Testimony at the April 2022 jury trial of Martinez established that Martinez and a co-defendant, Yuri Maikel Hernandez Perez, were stopped on Interstate 10 in Baldwin County in June, 2020. The traffic stop lead to the recovery of close to four kilograms of nearly pure methamphetamine in the lining of a cooler on the back seat of the Mercedes SUV that Martinez was driving. The insulation for the cooler had been removed and the methamphetamine was packed in vacuum sealed bags and placed in the area where the insulation had been removed from the cooler.

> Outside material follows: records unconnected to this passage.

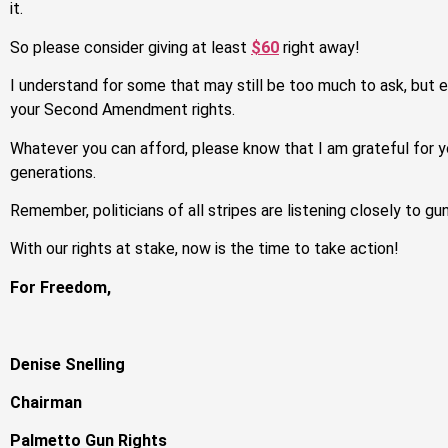
it.
So please consider giving at least
$60
right away!
I understand for some that may still be too much to ask, but 
your Second Amendment rights.
Whatever you can afford, please know that I am grateful for y
generations.
Remember, politicians of all stripes are listening closely to gu
With our rights at stake, now is the time to take action!
For Freedom,
Denise Snelling
Chairman
Palmetto Gun Rights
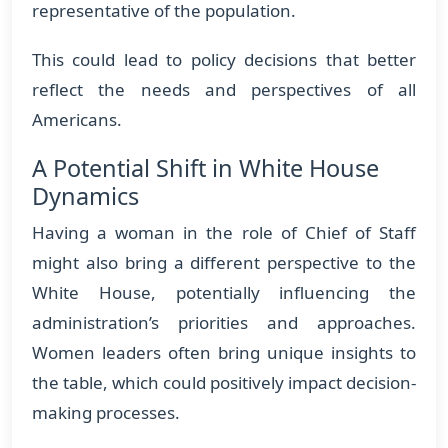
representative of the population.
This could lead to policy decisions that better
reflect the needs and perspectives of all
Americans.
A Potential Shift in White House
Dynamics
Having a woman in the role of Chief of Staff
might also bring a different perspective to the
White House, potentially influencing the
administration’s priorities and approaches.
Women leaders often bring unique insights to
the table, which could positively impact decision-
making processes.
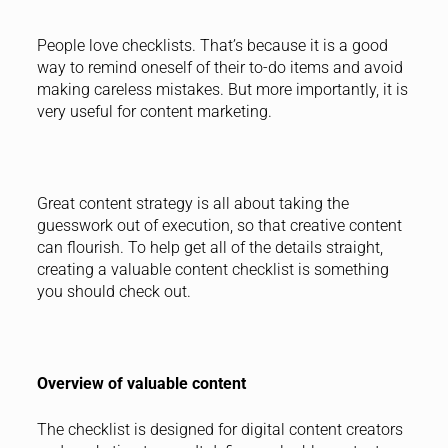
People love checklists. That’s because it is a good
way to remind oneself of their to-do items and avoid
making careless mistakes. But more importantly, it is
very useful for content marketing.
Great content strategy is all about taking the
guesswork out of execution, so that creative content
can flourish. To help get all of the details straight,
creating a valuable content checklist is something
you should check out.
Overview of valuable content
The checklist is designed for digital content creators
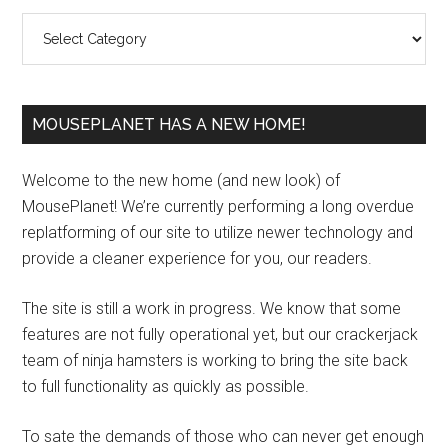
Sidebar
Categories
MOUSEPLANET HAS A NEW HOME!
Welcome to the new home (and new look) of
MousePlanet! We’re currently performing a long overdue
replatforming of our site to utilize newer technology and
provide a cleaner experience for you, our readers.
The site is still a work in progress. We know that some
features are not fully operational yet, but our crackerjack
team of ninja hamsters is working to bring the site back
to full functionality as quickly as possible.
To sate the demands of those who can never get enough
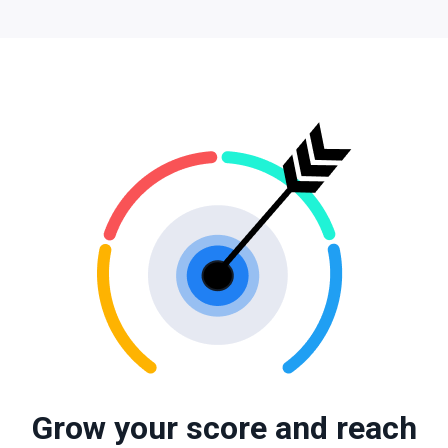
Grow your score and reach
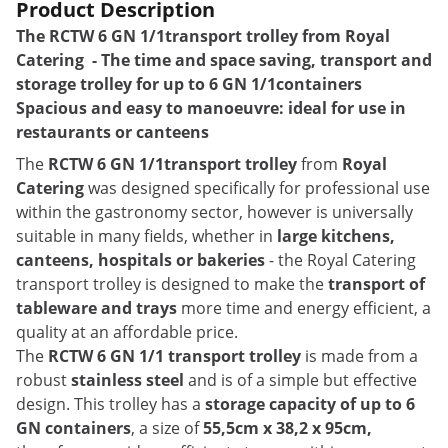
Product Description
The
RCTW 6 GN 1/1
transport trolley from Royal
Catering - The time and space saving, transport and
storage trolley for up to 6 GN 1/1containers
Spacious and easy to manoeuvre: ideal for use in
restaurants or canteens
The
RCTW 6 GN 1/1transport trolley
from
Royal
Catering
was designed specifically for professional use
within the gastronomy sector, however is universally
suitable in many fields, whether in
large kitchens,
canteens, hospitals or bakeries
- the Royal Catering
transport trolley is designed to make the
transport of
tableware and trays
more time and energy efficient, a
quality at an affordable price.
The
RCTW 6 GN 1/1 transport trolley
is made from a
robust
stainless steel
and is of a simple but effective
design. This trolley has a
storage capacity of up to 6
GN containers
, a size of
55,5cm x 38,2 x 95cm,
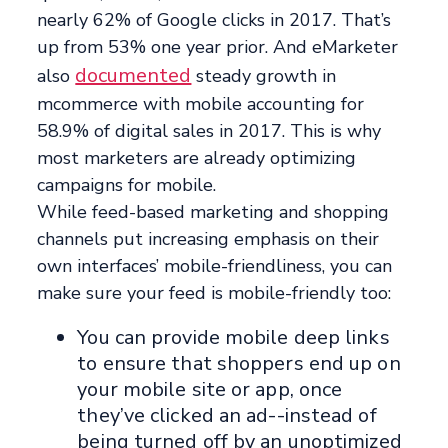
nearly 62% of Google clicks in 2017. That’s
up from 53% one year prior. And eMarketer
documented
also
steady growth in
mcommerce with mobile accounting for
58.9% of digital sales in 2017. This is why
most marketers are already optimizing
campaigns for mobile.
While feed-based marketing and shopping
channels put increasing emphasis on their
own interfaces’ mobile-friendliness, you can
make sure your feed is mobile-friendly too:
You can provide mobile deep links
to ensure that shoppers end up on
your mobile site or app, once
they’ve clicked an ad--instead of
being turned off by an unoptimized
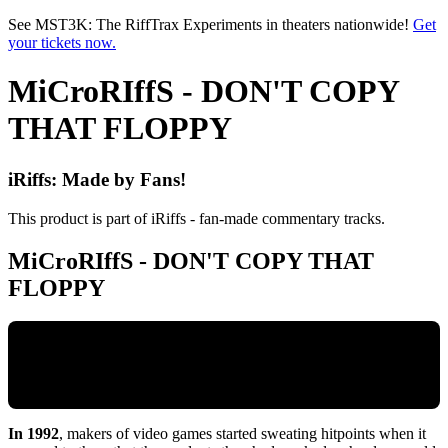
Skip to main content
See MST3K: The RiffTrax Experiments in theaters nationwide!
Get
your tickets now.
MiCroRIffS - DON'T COPY
THAT FLOPPY
iRiffs: Made by Fans!
This product is part of iRiffs - fan-made commentary tracks.
MiCroRIffS - DON'T COPY THAT
FLOPPY
In 1992
, makers of video games started sweating hitpoints when it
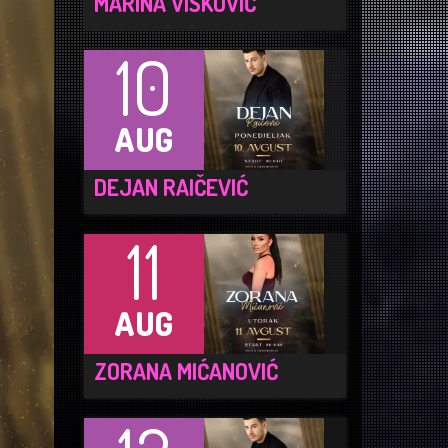
MARINA VISKOVIĆ
10
AUG
DEJAN RAIČEVIĆ
11
AUG
ZORANA MIĆANOVIĆ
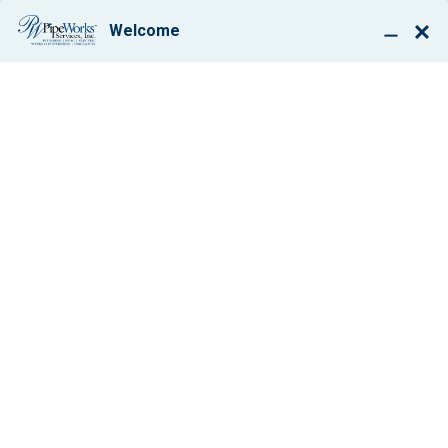
BOOK ONLINE
WE ARE LANDING,
NJ’S SKILLED
PLUMBING, HEATING
& AC REPAIR
COMPANY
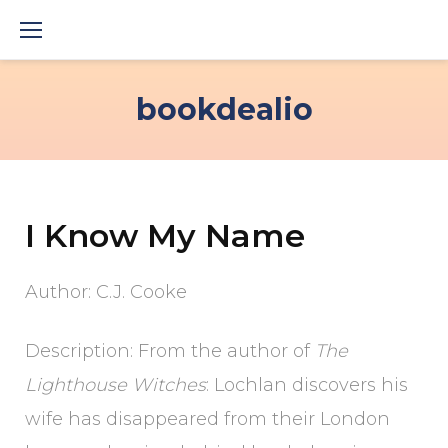
Skip
to
content
bookdealio
I Know My Name
Author: C.J. Cooke
Description: From the author of
The
Lighthouse Witches
: Lochlan discovers his
wife has disappeared from their London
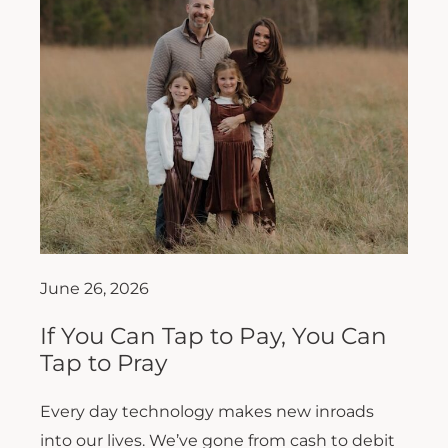
June 26, 2026
If You Can Tap to Pay, You Can
Tap to Pray
Every day technology makes new inroads
into our lives. We’ve gone from cash to debit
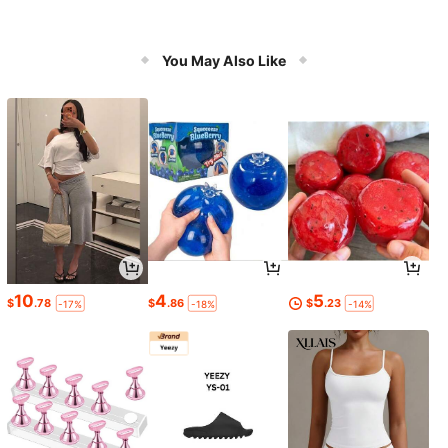
You May Also Like
10
4
5
$
.78
$
.86
$
.23
-17%
-18%
-14%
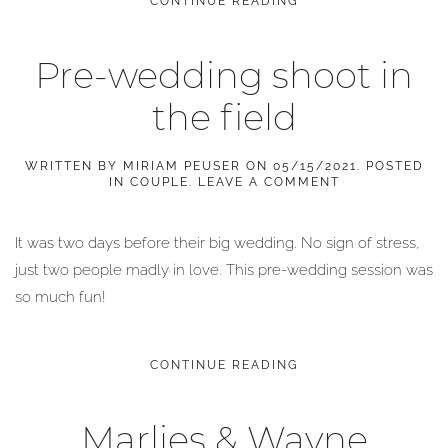
CONTINUE READING
Pre-wedding shoot in
the field
WRITTEN BY
MIRIAM PEUSER
ON
05/15/2021
. POSTED
IN
COUPLE
.
LEAVE A COMMENT
It was two days before their big wedding. No sign of stress,
just two people madly in love. This pre-wedding session was
so much fun!
CONTINUE READING
Marlies & Wayne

Martinez testified at the trial and claimed to have no knowledge of the drugs in the vehicle he was driving. Evidence at the trial included a picture from a Wal-Mart in Tucson, Arizona, taken several days before the traffic stop in Baldwin County, showing Martinez purchasing a vacuum sealer of the same brand as the brand of bags the drugs were sealed in. An expert DEA agent testified that the overwhelming majority of methamphetamine trafficked in the United States comes across the border from Mexico. A large amount of the methamphetamine first goes to stash houses in the United States in cities close to the Mexican border like Tucson, where it is then distributed further into the United States.
The co-defendant, Yuri Maikel Hernandez Perez, plead guilty to the charges in April 2022 and is scheduled to be sentenced on August 15, 2022.
U.S. Attorney Sean P. Costello praised the dedication and the outstanding investigative work of the federal and local investigative agencies and his prosecutors involved in the case. Costello said, “The Baldwin County Sheriff’s Office does an outstanding job interdicting drugs and investigating other illegal activities on the highways in Baldwin County, and their partnership with our local, state, and federal partners is a cornerstone in fighting crime in the Southern District of Alabama.”
This case was investigated by the Drug Enforcement Administration, the Department of Homeland Security, Homeland Security Investigations, and the Baldwin County Sheriff’s Office.
The case was prosecuted by Assistant United States Attorneys George F. May and Alex Lankford.